If the lines $$x + y = a$$ and $$x - y = b$$ touch the curve $$y = x^2 - 3x + 2$$ at the points where the curve intersects the $$x$$-axis, then $$\frac{a}{b}$$ is equal to...

We begin with the curve $$y = x^2 - 3x + 2$$. The points where this curve meets the $$x$$-axis are obtained by setting $$y = 0$$ because every $$x$$-axis point has ordinate zero.

So we solve $$x^2 - 3x + 2 = 0$$. Factoring, we have$$(x - 1)(x - 2) = 0,$$which gives the two roots$$x = 1 \quad\text{and}\quad x = 2.$$

Hence the curve intersects the $$x$$-axis at the points$$(1,\,0)\quad\text{and}\quad(2,\,0).$$

According to the question, the straight line $$x + y = a$$ touches (is tangent to) the curve at one of these points, and the straight line $$x - y = b$$ touches the curve at the other.
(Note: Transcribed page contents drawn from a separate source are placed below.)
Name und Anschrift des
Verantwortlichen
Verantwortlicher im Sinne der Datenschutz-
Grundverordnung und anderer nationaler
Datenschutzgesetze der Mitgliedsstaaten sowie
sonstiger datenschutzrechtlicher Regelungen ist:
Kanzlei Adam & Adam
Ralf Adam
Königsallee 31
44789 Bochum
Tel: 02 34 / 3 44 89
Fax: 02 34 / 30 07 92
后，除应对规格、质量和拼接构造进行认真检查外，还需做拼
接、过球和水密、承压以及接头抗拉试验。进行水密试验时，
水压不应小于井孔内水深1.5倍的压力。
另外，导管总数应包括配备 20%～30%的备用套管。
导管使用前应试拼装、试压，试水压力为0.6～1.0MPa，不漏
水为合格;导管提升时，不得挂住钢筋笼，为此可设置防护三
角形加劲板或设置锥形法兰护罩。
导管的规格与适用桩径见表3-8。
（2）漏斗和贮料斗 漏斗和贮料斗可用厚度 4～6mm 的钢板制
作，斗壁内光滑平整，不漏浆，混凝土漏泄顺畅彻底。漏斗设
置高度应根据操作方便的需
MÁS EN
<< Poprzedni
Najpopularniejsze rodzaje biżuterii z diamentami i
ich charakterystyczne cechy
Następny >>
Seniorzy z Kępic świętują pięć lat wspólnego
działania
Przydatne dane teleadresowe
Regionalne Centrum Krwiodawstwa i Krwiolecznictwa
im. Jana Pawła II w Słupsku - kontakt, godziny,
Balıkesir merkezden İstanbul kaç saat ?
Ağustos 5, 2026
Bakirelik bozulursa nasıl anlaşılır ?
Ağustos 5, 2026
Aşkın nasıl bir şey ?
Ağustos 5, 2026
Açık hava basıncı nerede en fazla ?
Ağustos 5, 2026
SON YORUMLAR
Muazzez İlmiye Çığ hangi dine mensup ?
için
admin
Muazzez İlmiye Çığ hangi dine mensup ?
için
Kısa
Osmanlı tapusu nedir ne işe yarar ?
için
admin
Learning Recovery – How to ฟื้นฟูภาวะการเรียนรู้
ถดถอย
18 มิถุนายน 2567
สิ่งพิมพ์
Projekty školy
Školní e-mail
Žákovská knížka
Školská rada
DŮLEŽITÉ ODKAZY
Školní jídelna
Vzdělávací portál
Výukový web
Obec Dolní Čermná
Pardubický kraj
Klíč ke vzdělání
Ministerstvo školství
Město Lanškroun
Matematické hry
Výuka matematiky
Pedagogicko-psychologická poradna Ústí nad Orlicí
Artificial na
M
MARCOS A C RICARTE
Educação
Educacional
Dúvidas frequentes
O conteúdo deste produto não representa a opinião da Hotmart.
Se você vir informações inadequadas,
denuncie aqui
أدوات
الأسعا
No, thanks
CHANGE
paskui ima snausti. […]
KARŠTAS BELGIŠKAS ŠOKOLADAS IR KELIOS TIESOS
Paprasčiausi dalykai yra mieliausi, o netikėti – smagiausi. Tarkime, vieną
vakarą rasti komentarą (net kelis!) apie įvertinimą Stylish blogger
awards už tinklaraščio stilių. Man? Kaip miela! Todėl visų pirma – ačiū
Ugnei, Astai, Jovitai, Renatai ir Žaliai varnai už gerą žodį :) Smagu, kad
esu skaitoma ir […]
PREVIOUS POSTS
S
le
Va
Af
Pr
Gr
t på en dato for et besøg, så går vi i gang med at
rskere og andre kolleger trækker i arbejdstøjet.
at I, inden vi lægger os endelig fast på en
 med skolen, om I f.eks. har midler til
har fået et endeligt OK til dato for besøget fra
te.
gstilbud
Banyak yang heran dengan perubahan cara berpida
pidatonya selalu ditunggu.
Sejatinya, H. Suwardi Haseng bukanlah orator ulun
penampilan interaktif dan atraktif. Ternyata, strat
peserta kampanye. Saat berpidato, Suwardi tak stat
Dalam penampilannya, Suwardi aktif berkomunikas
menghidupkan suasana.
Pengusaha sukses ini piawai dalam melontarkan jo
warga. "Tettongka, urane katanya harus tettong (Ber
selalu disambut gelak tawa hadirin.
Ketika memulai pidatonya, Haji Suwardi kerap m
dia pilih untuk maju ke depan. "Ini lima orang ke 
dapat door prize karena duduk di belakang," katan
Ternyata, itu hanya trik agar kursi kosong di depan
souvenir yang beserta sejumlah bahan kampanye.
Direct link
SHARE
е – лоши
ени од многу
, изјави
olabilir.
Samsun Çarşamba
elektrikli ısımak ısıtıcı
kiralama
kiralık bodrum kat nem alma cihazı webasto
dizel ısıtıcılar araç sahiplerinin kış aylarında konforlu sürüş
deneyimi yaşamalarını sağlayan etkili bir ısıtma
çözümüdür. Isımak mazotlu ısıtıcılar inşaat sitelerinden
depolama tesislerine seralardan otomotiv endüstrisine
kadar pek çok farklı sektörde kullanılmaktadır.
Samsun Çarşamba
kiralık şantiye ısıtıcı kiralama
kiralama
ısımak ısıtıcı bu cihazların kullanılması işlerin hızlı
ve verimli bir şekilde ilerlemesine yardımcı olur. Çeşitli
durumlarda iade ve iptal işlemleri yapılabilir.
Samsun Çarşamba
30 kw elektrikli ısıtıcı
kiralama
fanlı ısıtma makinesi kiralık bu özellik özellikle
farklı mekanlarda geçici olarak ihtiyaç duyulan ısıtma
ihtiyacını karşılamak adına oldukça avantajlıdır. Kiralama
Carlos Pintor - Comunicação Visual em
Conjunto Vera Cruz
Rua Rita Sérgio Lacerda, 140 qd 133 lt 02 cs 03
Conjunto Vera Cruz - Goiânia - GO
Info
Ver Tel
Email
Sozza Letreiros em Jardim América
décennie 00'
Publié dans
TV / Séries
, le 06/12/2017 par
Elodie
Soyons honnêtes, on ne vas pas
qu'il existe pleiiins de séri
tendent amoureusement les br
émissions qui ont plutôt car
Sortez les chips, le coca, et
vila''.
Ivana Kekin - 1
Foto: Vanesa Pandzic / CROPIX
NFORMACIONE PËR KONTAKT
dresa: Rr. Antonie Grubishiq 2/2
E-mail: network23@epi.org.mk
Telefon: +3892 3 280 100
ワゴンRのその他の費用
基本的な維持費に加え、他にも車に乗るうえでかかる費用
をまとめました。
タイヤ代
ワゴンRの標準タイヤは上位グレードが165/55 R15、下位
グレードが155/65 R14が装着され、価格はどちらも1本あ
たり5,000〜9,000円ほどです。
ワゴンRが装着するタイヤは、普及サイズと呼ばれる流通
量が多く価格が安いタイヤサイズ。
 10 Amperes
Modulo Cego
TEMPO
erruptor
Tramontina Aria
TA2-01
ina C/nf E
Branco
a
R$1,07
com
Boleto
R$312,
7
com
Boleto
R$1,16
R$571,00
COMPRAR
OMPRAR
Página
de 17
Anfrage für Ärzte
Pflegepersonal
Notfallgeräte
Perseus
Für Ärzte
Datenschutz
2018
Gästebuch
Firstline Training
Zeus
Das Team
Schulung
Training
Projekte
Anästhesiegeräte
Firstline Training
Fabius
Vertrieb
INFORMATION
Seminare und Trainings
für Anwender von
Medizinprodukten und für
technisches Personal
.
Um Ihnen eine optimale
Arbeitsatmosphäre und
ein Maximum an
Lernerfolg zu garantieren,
For a line to be a tangent at a point on a curve, its slope must equal the derivative of the curve at that point.

The derivative of the curve is obtained using the power rule $$\frac{d}{dx}\,(x^n)=nx^{\,n-1},$$so

$$\frac{dy}{dx}=2x-3.$$

Tangent at the point $$(1,\,0)$$

Substituting $$x = 1$$ into the derivative gives the slope at this point:$$m_1 = 2(1) - 3 = -1.$$

Now we write the tangent line through $$(1,\,0)$$ with slope $$-1$$ using the point-slope form $$y - y_1 = m(x - x_1):$$ $$y - 0 = -1\bigl(x - 1\bigr).$$ Simplifying, we get$$y = -x + 1.$$ Rearranging into the standard form $$x + y = \text{constant},$$ we have$$x + y = 1.$$ Thus$$a = 1.$$

Tangent at the point $$(2,\,0)$$

Substituting $$x = 2$$ into the derivative gives the slope at this point:$$m_2 = 2(2) - 3 = 1.$$

Again using the point-slope form through $$(2,\,0)$$:$$y - 0 = 1\bigl(x - 2\bigr).$$ Hence$$y = x - 2.$$ Rearranging into the form $$x - y = \text{constant},$$ we obtain$$x - y = 2.$$ Therefore$$b = 2.$$

We now compute the required ratio: $$\frac{a}{b} = \frac{1}{2} = 0.5.$$

So, the answer is $$0.5$$.